- DATA FOR THIS TASK -
___

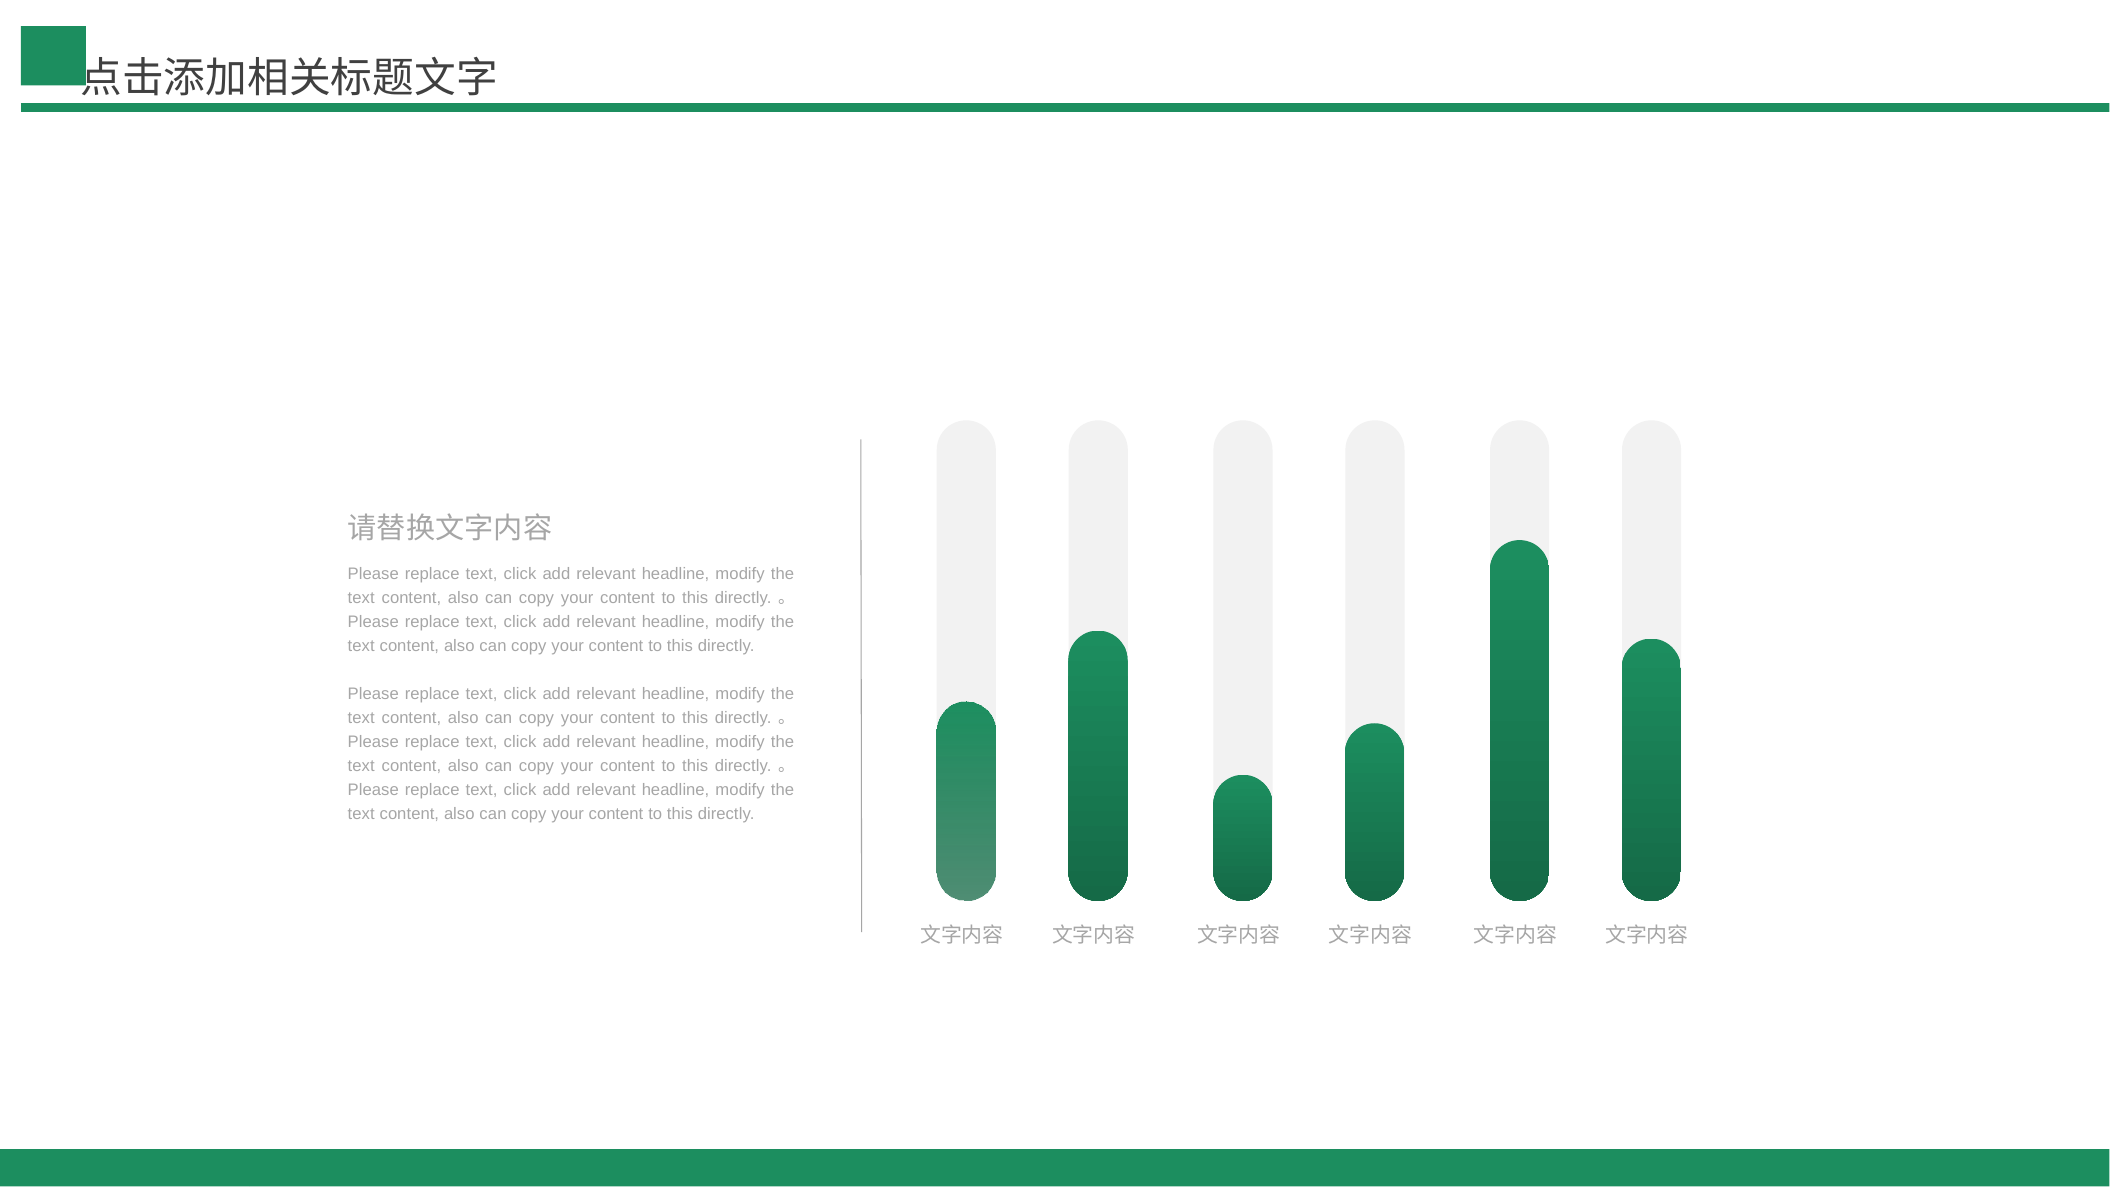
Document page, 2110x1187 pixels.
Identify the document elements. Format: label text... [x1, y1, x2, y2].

text_box 文字内容 [1021, 916, 1166, 947]
text_box 点击添加相关标题文字 [65, 43, 513, 108]
text_box Please replace text, click add relevant headline, modify the text content, also can copy your content to this directly.。 Please replace text, click add relevant headline, modify the text content, also can copy your content to this directly. Please replace text, click add relevant headline, modify the text content, also can copy your content to this directly.。 Please replace text, click add relevant headline, modify the text content, also can copy your content to this directly.。 Please replace text, click add relevant headline, modify the text content, also can copy your content to this directly. [347, 559, 795, 823]
text_box 文字内容 [1297, 916, 1442, 947]
text_box 请替换文字内容 [347, 502, 657, 545]
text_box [936, 420, 1682, 900]
text_box 文字内容 [889, 916, 1021, 947]
text_box 文字内容 [1442, 916, 1574, 947]
text_box 文字内容 [1574, 916, 1720, 947]
text_box 文字内容 [1166, 916, 1297, 947]
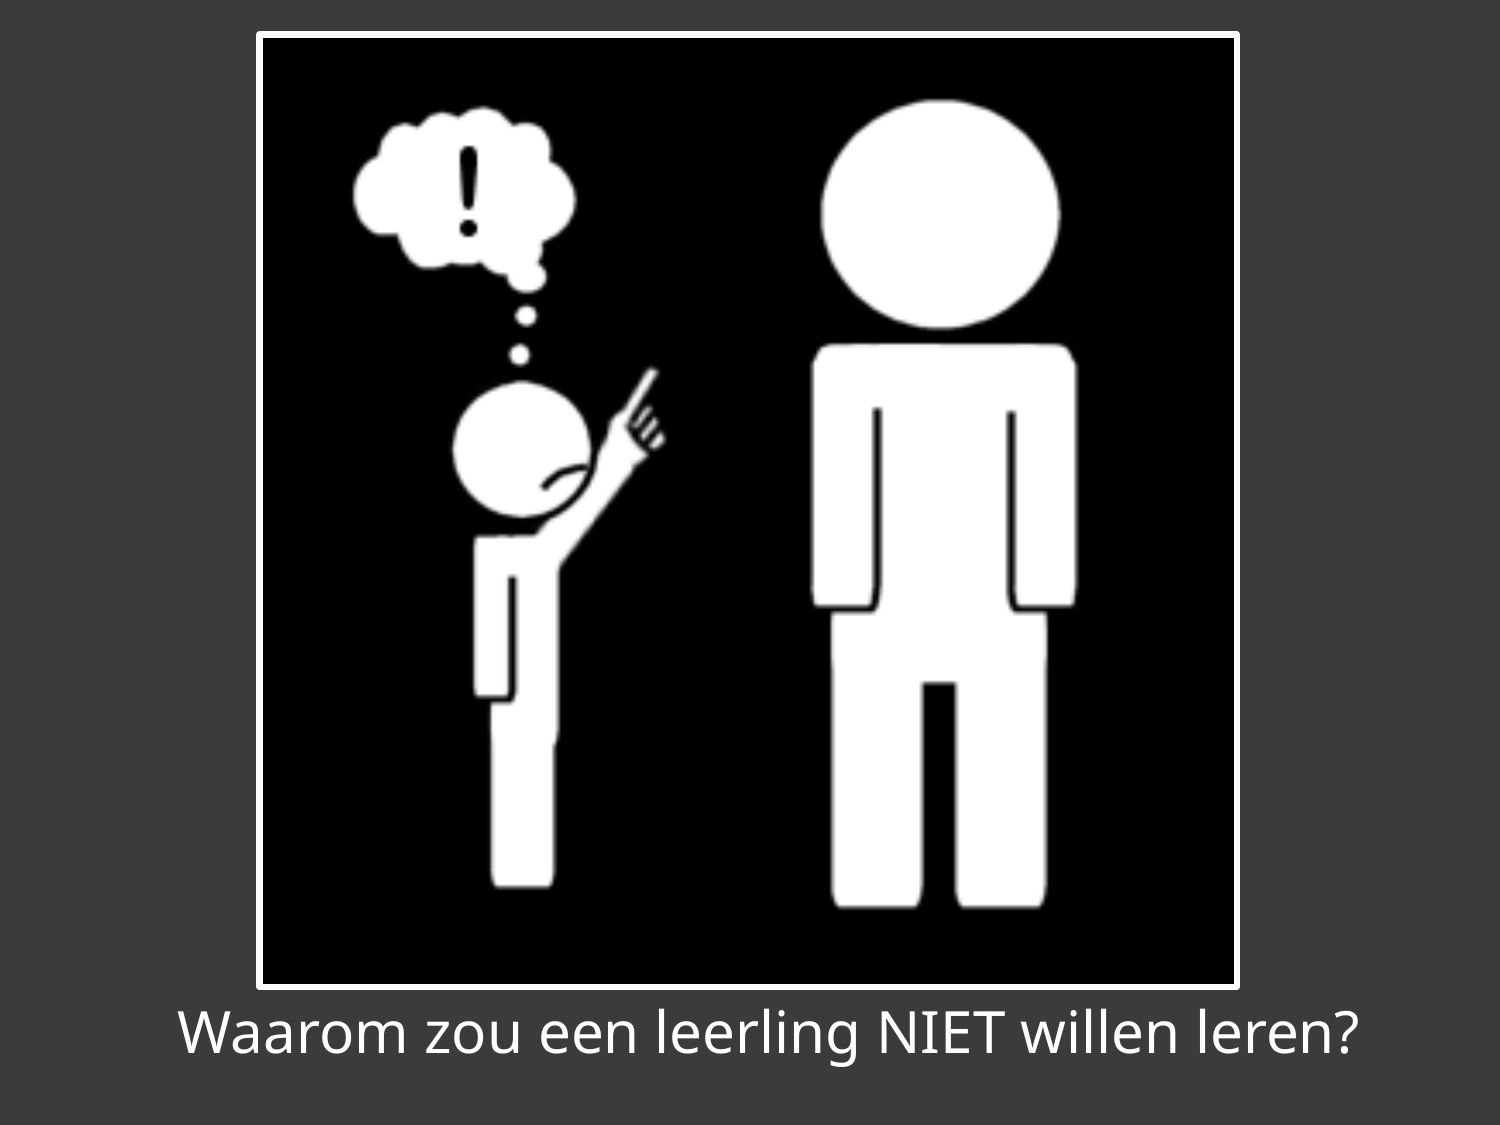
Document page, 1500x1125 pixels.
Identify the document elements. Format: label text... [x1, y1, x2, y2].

picture [262, 37, 1234, 984]
list Waarom zou een leerling NIET willen leren? [150, 987, 1375, 1050]
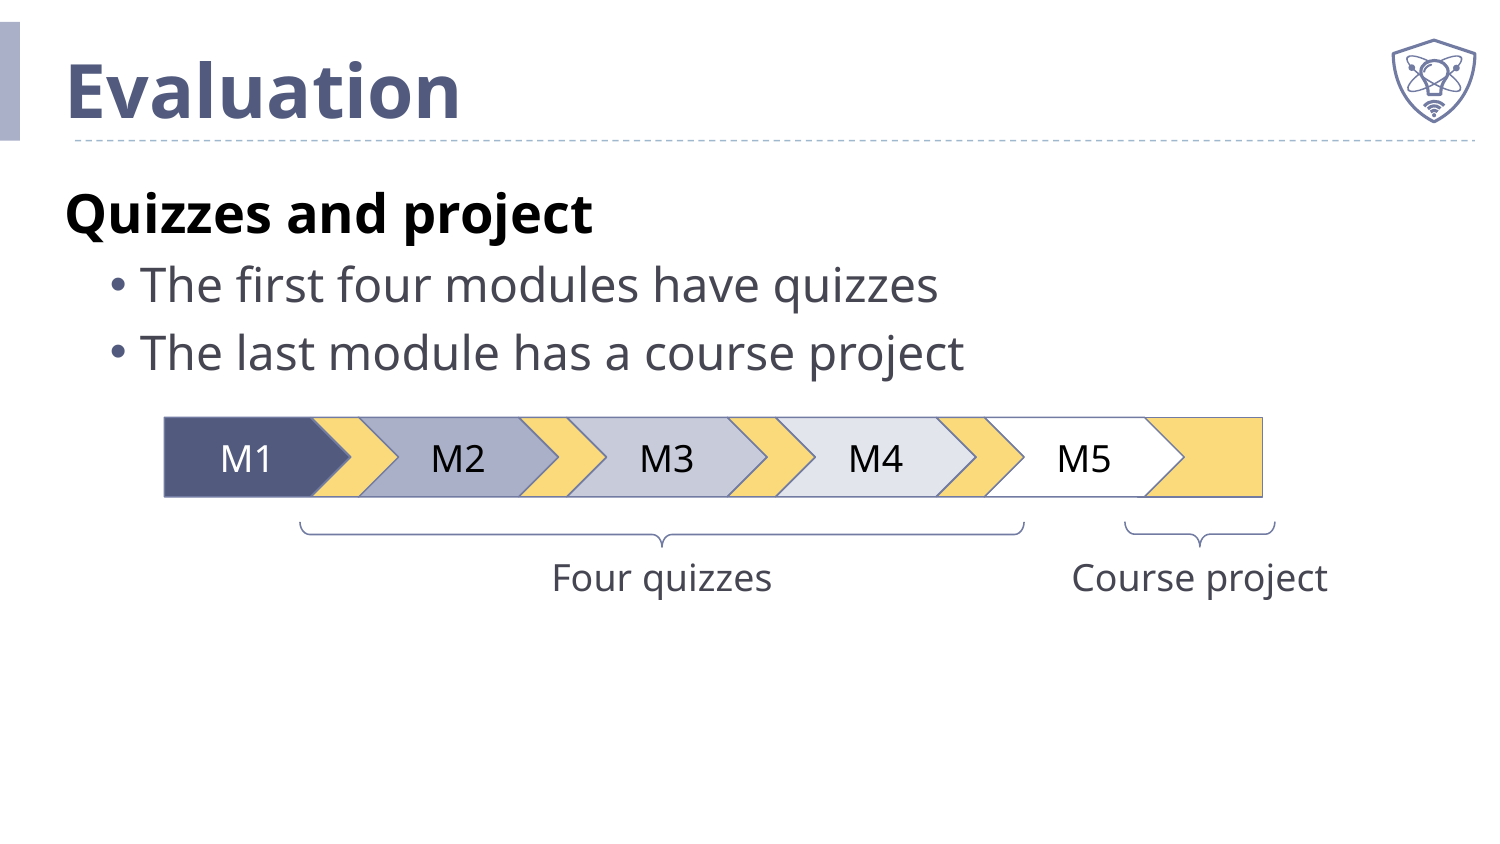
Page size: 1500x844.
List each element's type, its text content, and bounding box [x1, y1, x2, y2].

___

- WHAT YOU SHOULD DO -
Retype the whole of the data verbatim. Skip every picture.

- RESULT OF THIS EXERCISE -
Document page, 2110x1187 pixels.
Identify the document elements. Format: label text... [x1, y1, x2, y2].

text_box 文字内容 [1021, 916, 1166, 947]
text_box 点击添加相关标题文字 [65, 43, 513, 108]
text_box Please replace text, click add relevant headline, modify the text content, also can copy your content to this directly.。 Please replace text, click add relevant headline, modify the text content, also can copy your content to this directly. Please replace text, click add relevant headline, modify the text content, also can copy your content to this directly.。 Please replace text, click add relevant headline, modify the text content, also can copy your content to this directly.。 Please replace text, click add relevant headline, modify the text content, also can copy your content to this directly. [347, 559, 795, 823]
text_box 文字内容 [1297, 916, 1442, 947]
text_box 请替换文字内容 [347, 502, 657, 545]
text_box [936, 420, 1682, 900]
text_box 文字内容 [889, 916, 1021, 947]
text_box 文字内容 [1442, 916, 1574, 947]
text_box 文字内容 [1574, 916, 1720, 947]
text_box 文字内容 [1166, 916, 1297, 947]
Document page, 1500x1125 pixels.
Identify the document elements. Format: label text... [x1, y1, x2, y2].

picture [262, 37, 1234, 984]
list Waarom zou een leerling NIET willen leren? [150, 987, 1375, 1050]
Page size: 1500x844.
List each element's type, its text content, and bounding box [x1, y1, x2, y2].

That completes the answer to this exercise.